Le politique, l'artiste et le gestionnaire
(re)configurations locales et (dé)politisation de la culture
Vincent Dubois
Clément Bastien
Audrey Freyermuth
Kévin Matz
ISBN 978-2-36512-003-6 : 22 €
Cet ouvrage collectif aborde quelques grands thèmes qui intéressent toutes les personnes concernées par les politiques culturelles locales : les acteurs (et leur positionnement respectif), leur poids, les registres successifs de légitimation, l’effacement de la politique.
Dans les trois premiers chapitres, déjà publiés ailleurs, Vincent Dubois reprend certains de ces thèmes à partir d’études locales. Le rôle historique de la Fédération nationale des collectivités territoriales pour la culture (FNCC), l’exemple de la ville de Givors (Isère), celui de Bron (Rhône) lui permettent de tirer des éléments explicatifs de l’évolution des registres culturels et de la montée en puissance de l’administration locale de la culture. Comment le socioculturel s’est effacé, comment le traitement de la culture s’est « désocialisé » (a quitté le registre social), comment les administrateurs culturels se sont autonomisés par rapport au politique (non seulement en se professionnalisant mais aussi en mobilisant des ressources externes), comment « la politique culturelle municipale est [devenue] désormais l’apanage de spécialistes, loin des militants qui en avaient constitué la base ».

## Consigne 1
D'après le texte, que signifie le fait que le traitement de la culture se soit « désocialisé » ?
## Consigne 2
Recopiez à l'identique le passage du texte qui commence par les mots « Le politique, l'artiste » et se termine par « de la politique. ».
Le listing provient d'une source distincte du texte.

## Données enregistrées

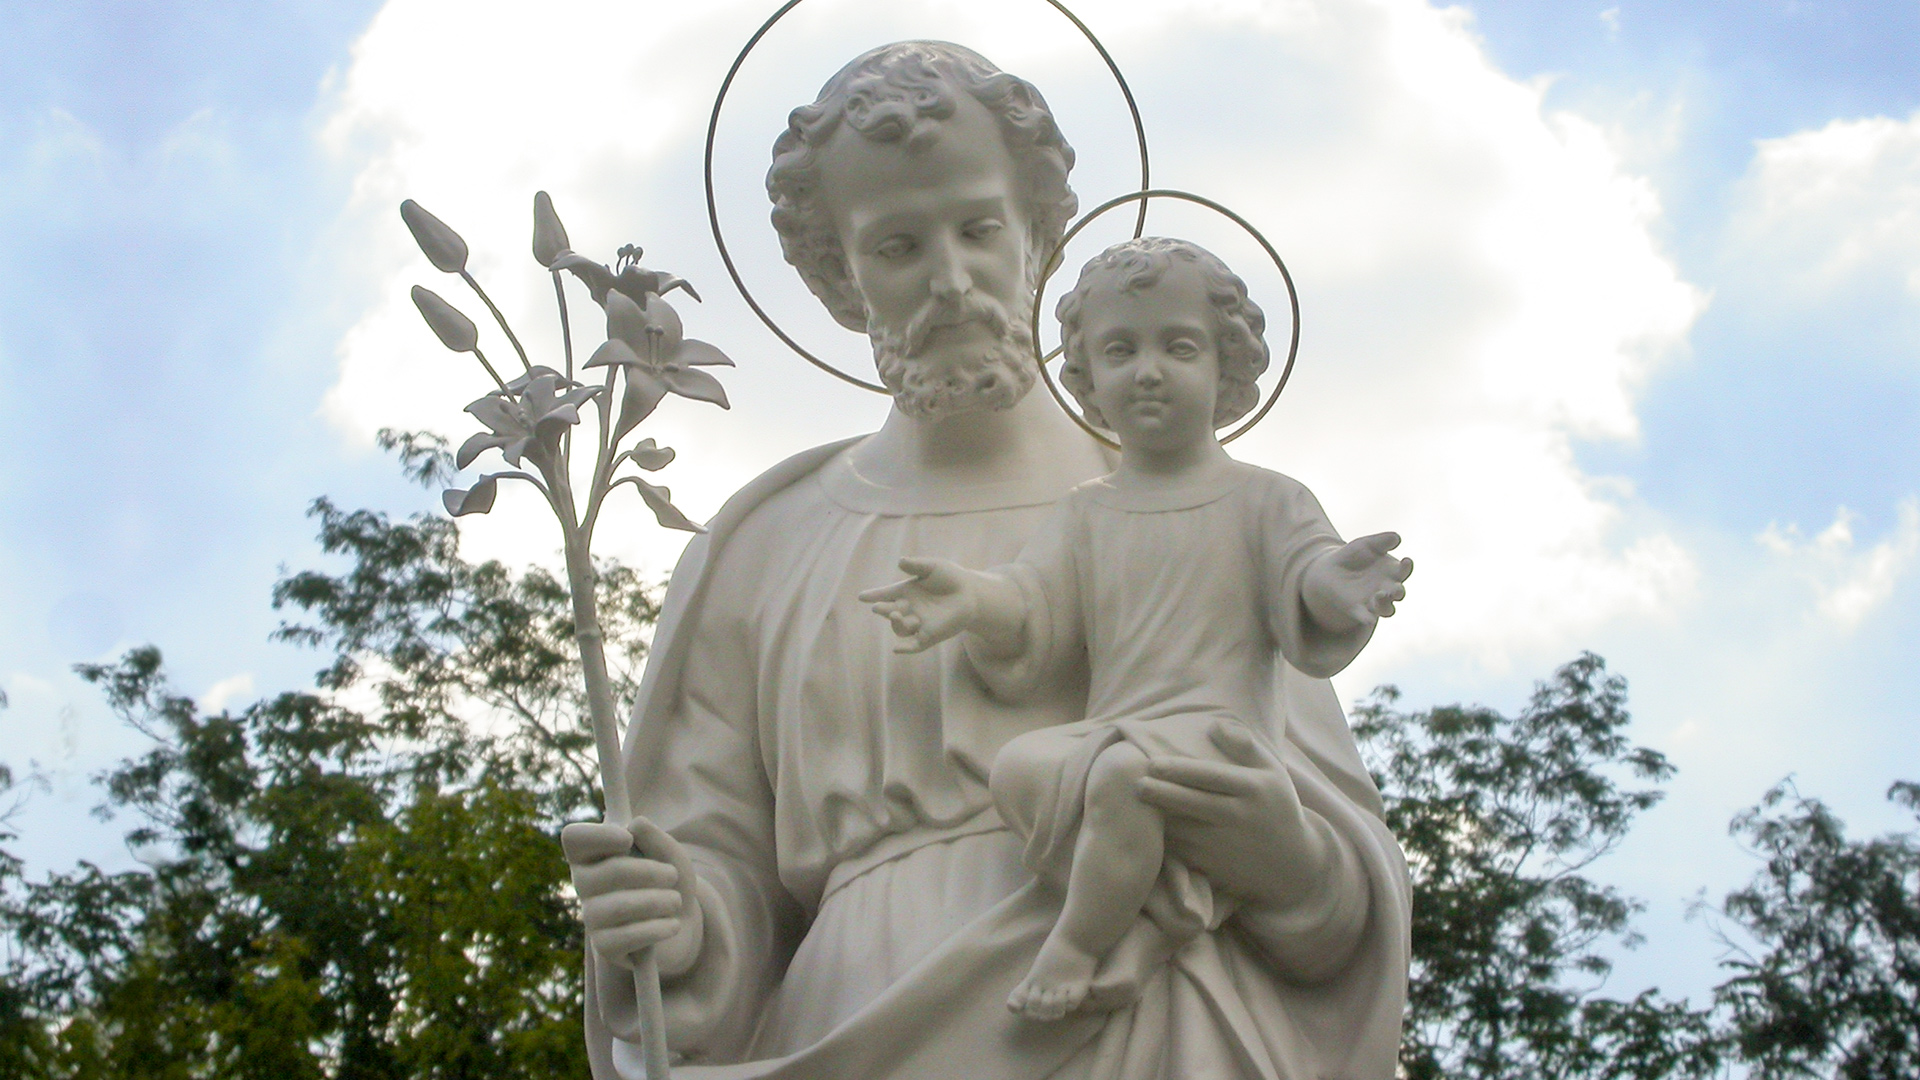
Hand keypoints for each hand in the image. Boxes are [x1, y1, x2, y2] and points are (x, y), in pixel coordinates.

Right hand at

## Votre réponse 1
Il a quitté le registre social.

## Votre réponse 2
Le politique, l'artiste et le gestionnaire
(re)configurations locales et (dé)politisation de la culture
Vincent Dubois
Clément Bastien
Audrey Freyermuth
Kévin Matz
ISBN 978-2-36512-003-6 : 22 €
Cet ouvrage collectif aborde quelques grands thèmes qui intéressent toutes les personnes concernées par les politiques culturelles locales : les acteurs (et leur positionnement respectif), leur poids, les registres successifs de légitimation, l’effacement de la politique.